Six season about how the beach sucks. It might help you finally come to peace with your horribly misguided life choices, but still.

New Girl

Do you know just how horrible the beach is? It’s the first place the New Girl cast thinks to visit when they discover that Nick Miller might be dying. The dank, morose connotations with the most dastardly geological formation are so overt that the human mind hears “Death!” and immediately jumps to “Beach!”

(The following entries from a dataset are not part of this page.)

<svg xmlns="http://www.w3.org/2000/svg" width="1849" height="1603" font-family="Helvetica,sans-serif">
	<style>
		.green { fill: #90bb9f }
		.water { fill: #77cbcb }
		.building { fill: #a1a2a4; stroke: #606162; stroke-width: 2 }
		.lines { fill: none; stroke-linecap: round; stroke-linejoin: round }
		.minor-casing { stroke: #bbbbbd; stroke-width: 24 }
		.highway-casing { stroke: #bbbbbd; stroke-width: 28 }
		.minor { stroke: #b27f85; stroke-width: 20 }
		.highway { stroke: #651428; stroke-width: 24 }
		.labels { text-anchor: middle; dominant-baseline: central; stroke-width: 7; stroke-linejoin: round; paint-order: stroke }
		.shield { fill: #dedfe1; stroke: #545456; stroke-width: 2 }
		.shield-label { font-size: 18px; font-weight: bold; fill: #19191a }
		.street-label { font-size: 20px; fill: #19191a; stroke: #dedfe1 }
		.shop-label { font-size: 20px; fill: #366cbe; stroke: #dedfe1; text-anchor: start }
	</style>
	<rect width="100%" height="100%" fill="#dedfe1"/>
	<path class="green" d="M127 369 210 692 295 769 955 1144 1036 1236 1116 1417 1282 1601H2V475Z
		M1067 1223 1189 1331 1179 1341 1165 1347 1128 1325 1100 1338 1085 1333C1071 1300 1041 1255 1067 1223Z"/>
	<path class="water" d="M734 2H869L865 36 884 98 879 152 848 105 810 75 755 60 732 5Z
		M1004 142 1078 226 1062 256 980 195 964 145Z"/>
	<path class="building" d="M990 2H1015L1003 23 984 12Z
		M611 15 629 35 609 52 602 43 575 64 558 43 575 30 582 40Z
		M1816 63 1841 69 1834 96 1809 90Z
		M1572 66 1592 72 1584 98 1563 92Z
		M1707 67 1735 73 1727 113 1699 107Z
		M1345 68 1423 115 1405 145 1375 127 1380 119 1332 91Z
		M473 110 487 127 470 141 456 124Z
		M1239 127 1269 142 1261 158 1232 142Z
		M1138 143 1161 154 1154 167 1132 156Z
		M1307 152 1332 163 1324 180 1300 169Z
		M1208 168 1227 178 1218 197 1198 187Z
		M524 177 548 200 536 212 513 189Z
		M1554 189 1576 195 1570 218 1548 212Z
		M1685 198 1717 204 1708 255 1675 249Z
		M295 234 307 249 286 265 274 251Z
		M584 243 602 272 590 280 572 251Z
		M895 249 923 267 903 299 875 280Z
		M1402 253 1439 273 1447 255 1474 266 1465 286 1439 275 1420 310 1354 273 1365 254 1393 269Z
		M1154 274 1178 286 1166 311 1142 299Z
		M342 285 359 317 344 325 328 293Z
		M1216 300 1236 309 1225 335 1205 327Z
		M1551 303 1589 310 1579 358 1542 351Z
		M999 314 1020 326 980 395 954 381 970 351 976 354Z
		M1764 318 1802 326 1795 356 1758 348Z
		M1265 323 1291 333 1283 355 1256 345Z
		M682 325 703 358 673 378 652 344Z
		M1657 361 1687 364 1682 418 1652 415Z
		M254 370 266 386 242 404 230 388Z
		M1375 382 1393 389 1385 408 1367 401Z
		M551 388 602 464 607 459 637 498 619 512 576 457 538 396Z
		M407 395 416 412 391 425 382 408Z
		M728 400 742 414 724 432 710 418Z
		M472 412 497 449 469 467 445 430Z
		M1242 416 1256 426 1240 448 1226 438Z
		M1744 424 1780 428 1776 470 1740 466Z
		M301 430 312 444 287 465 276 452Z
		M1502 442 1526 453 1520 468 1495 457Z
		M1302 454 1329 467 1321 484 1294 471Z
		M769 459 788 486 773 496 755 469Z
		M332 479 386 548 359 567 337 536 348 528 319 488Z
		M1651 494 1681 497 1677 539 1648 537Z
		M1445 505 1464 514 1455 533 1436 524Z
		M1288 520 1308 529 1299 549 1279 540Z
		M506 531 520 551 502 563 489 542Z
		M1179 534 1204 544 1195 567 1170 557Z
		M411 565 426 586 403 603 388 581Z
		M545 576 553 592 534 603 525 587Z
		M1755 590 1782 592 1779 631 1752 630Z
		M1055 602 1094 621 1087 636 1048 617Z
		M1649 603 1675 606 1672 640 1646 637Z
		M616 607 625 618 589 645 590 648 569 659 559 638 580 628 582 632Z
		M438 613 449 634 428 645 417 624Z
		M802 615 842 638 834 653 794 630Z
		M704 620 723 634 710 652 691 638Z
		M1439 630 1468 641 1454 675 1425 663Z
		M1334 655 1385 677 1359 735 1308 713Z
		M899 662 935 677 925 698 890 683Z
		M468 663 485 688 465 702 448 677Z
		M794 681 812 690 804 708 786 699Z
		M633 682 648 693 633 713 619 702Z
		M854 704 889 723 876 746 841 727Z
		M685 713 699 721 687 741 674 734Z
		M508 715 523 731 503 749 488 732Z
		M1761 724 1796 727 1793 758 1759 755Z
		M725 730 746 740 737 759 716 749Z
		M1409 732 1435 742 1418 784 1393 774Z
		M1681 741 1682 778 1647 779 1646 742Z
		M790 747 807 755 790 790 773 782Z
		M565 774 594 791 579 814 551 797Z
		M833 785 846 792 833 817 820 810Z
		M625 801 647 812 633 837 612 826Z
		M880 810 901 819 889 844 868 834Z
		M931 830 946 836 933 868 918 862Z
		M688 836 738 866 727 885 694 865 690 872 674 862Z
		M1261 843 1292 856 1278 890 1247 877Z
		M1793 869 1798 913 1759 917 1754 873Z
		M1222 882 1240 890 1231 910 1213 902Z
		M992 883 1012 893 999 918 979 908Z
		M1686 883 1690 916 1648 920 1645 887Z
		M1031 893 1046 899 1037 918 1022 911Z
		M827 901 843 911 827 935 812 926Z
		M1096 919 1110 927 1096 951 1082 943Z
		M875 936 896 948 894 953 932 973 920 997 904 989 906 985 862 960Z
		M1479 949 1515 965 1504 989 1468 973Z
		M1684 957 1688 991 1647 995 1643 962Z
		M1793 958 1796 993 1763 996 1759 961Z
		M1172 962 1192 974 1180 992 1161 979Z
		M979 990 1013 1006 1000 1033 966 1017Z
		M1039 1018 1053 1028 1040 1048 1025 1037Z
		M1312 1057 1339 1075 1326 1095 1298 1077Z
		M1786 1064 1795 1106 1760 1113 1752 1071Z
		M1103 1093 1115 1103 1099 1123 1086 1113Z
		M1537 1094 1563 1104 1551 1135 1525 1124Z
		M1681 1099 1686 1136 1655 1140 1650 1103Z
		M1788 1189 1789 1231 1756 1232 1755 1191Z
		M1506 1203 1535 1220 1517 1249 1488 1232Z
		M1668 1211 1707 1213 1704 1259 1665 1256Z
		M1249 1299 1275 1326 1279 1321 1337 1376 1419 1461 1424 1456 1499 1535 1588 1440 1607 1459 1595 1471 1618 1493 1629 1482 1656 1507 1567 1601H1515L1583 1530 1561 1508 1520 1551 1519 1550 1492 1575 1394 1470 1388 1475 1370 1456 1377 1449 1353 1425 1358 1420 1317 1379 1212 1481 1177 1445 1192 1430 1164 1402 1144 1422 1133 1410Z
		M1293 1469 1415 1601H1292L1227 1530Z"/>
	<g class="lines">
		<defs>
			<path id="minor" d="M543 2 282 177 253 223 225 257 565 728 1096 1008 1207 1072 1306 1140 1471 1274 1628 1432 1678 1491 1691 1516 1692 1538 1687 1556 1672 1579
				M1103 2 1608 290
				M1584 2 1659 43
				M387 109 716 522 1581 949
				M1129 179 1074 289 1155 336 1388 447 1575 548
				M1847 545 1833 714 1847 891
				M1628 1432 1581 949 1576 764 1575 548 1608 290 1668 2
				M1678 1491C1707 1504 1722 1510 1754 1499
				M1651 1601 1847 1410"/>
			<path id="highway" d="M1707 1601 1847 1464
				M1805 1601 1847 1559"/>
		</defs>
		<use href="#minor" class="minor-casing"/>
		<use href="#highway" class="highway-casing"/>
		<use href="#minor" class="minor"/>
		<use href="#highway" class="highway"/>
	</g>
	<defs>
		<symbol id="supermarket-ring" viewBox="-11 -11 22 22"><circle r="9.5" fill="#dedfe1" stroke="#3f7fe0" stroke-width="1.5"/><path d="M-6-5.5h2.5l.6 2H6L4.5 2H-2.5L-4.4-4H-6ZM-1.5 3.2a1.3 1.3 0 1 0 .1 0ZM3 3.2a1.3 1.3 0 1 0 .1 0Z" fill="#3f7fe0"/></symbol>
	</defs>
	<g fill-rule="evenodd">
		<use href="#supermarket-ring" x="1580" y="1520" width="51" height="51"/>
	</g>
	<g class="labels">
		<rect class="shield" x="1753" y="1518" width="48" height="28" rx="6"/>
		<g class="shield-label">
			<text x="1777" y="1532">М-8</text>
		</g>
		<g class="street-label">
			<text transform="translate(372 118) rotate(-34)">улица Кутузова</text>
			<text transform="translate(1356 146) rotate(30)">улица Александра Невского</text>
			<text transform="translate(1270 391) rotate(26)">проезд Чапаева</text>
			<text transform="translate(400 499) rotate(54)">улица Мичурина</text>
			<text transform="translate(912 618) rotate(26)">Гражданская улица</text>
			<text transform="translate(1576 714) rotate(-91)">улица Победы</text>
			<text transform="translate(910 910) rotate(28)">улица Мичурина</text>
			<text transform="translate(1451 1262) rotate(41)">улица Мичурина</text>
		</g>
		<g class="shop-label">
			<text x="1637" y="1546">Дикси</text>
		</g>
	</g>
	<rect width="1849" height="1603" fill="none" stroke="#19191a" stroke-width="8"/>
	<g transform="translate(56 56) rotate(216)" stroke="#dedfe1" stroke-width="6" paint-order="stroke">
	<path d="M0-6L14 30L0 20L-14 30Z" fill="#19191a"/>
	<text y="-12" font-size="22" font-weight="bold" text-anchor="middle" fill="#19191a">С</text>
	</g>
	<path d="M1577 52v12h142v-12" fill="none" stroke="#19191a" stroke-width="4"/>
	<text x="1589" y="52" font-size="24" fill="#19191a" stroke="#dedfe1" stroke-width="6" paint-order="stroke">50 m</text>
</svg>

Nick, Jess, Schmidt, CeCe and… Winston? Was Winston there? Oh, what does it matter. The gang embarks on a nighttime excursion to the shore so that Nick can attack the beehive of remorse that has been his 30 years of life by diving headfirst into the freezing waters of Lake Michigan. This ploy of redemption is shot down immediately by the inherent malaise of the sand-laden hell and its saltwater brethren. No amount of chut-è-ney can sate the emotional starvation burned deep into your soul’s stomach after a nighttime beach trip.

New Girl

The Brady Bunch

The Brady clan’s three-part trip to Hawaii is a necessary mention on this list of despotic oceanfront outings. Young Bobby happens upon a cursed relic that involves his entire family in a survey of tragedy, involving a near-death experience for Greg, and, quite frankly, nothing else that I actually remember. It’s The Brady Bunch. How much of it can you be expected to actually retain without being considered legally brain damaged?

Community

Although we never found out exactly what happened to the study group when they headed to the beach that fateful St. Patrick’s Day, we know that it ended in a popped raft, a friendship-threatening fight, and some very toxic lovemaking between two psychologically damaged peers.

Happy Days

The captain of all horrible television beach excursions. The Cunninghams and perpetual houseguest Arthur Fonzerelli find themselves involved in a television antic so bad, that the entire phenomenon of TV shows being ruined was actually named for it. And where does this particular event take place? If you can’t figure that out by now, then you should really write an angry letter to your synapses. Draped in a leather jacket and propped aboard a high-powered jetski, the Fonz dares to risk his own life and the reputation of a once stellar ABC sitcom to change history forever, shocking audiences worldwide with the episode when Happy Days jumped the shark. Littorally.